Asistente social atacada en zona roja


Una asistente social que recorría Cerro Norte en su labor diaria, para entrevistarse con un adolescente en prisión domiciliaria, fue golpeada y robada por seis personas, entre ellas una mujer embarazada. La asistente no quiere salir más a la calle.


"Lo qué pasó es realmente muy grave y preocupante. Si hay alguien a quien siempre se respetó dentro de las zonas rojas fue a los asistentes sociales. A nadie se le ocurría meterse con ellos y siempre hubo una relación de respeto", dijeron a El País fuentes judiciales sobre la agresión a una trabajadora del área.

Hace poco más de una semana, una asistente social de menores recorría Cerro Norte en sus tareas de seguimiento y control a las medidas impuestas por el sistema judicial. En este caso, debía visitar a un menor que cumplía (o así se suponía) prisión domiciliaria.

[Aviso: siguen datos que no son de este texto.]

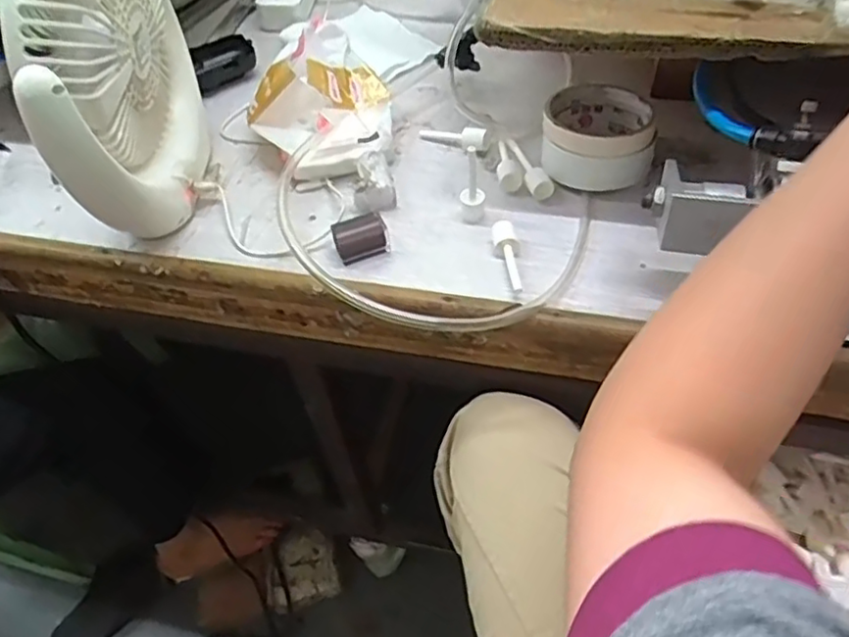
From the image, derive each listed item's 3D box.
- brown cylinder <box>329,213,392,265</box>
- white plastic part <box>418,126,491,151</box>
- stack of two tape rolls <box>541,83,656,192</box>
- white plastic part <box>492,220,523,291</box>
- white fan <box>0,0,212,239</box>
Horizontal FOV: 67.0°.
[{"bbox_3d":[-0.048,-0.061,0.486,0.038,0.025,0.022,-16,53,-7],"label":"brown cylinder"},{"bbox_3d":[0.026,-0.161,0.566,0.069,0.017,0.015,14,54,31],"label":"white plastic part"},{"bbox_3d":[0.139,-0.149,0.519,0.087,0.048,0.090,4,53,9],"label":"stack of two tape rolls"},{"bbox_3d":[0.062,-0.046,0.468,0.016,0.011,0.067,-8,52,-1],"label":"white plastic part"},{"bbox_3d":[-0.220,-0.178,0.465,0.064,0.202,0.194,-8,52,-1],"label":"white fan"}]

Cuando llegó a la vivienda fue recibida por una señora, que se presentó como la abuela de crianza del menor, y le reconoció que este no estaba en la casa, como debía. Al preguntarle sobre su situación, la mujer respondió que el joven se encontraba a una cuadra de allí y que, incluso, hacía varios días no dormía en su hogar.

Ante esa respuesta, la asistente decidió dirigirse hasta la zona que le había indicado la mujer, y en el lugar se topó con un grupo de individuos. Poco le valió la presentación que hizo, anunciándose como la visitadora del menor que debía cumplir una pena domiciliaria.

"Uno de ellos se le abalanzó y de un empujón la tiró al piso. Ahí se sumaron los otros individuos, que hasta ese momento miraban, entre ellos una mujer embarazada, y le sacaron la cartera y le sustrajeron plata de sus bolsillos. Entre ese borbollón, al parecer, la asistente recibió algunos golpes, porque estaba golpeada", narraron a El País fuentes judiciales.

"Quizás el error de ella fue haber querido terminar su trabajo e ir a ver si el menor se encontraba donde efectivamente le habían dicho sus familiares. Quizás tendría que haber dejado el trabajo por la mitad y volver a su casa", indicaron colegas del sector en el que trabaja.

AFECTADA. Tras el incidente, la trabajadora social quedó visiblemente afectada, según transmitieron sus colegas. El País intentó comunicarse con la trabajadora involucrada, pero sin éxito. Sin embargo, sus colegas transmitieron la situación: "Está con ganas de dejar la tarea. Quedó muy afectada y no tanto por los golpes recibidos sino porque se le vino abajo la profesión. Las asistentes sociales son las más tolerantes. Son las que siempre procuran alivianar la internación y cambiarla por alguna medida sustitutiva porque confían en que los jóvenes pueden llegar a ser rehabilitados a partir de la conversación y del diálogo. Y la recibieron a los golpes. Es fuerte. Está desconcertada la mujer", afirmaron desde el área judicial.

Esta situación ha llevado a un reclamo interno, según supo El País, de mayores garantías para los trabajadores del sector, que inevitablemente, aseguran, no pueden ir acompañados por efectivos policiales.

"La presencia de la policía es vista como una provocación en estos barrios y puede ser peor que ir solo. Algunos apenas van con un chofer, que muchas veces ni entra al barrio; los deja a unas cuadras", cuentan sobre la tarea.

Actualmente, en el juzgado de menores trabajan dos psicólogos y dos asistentes sociales, que se dividen en dos grupos.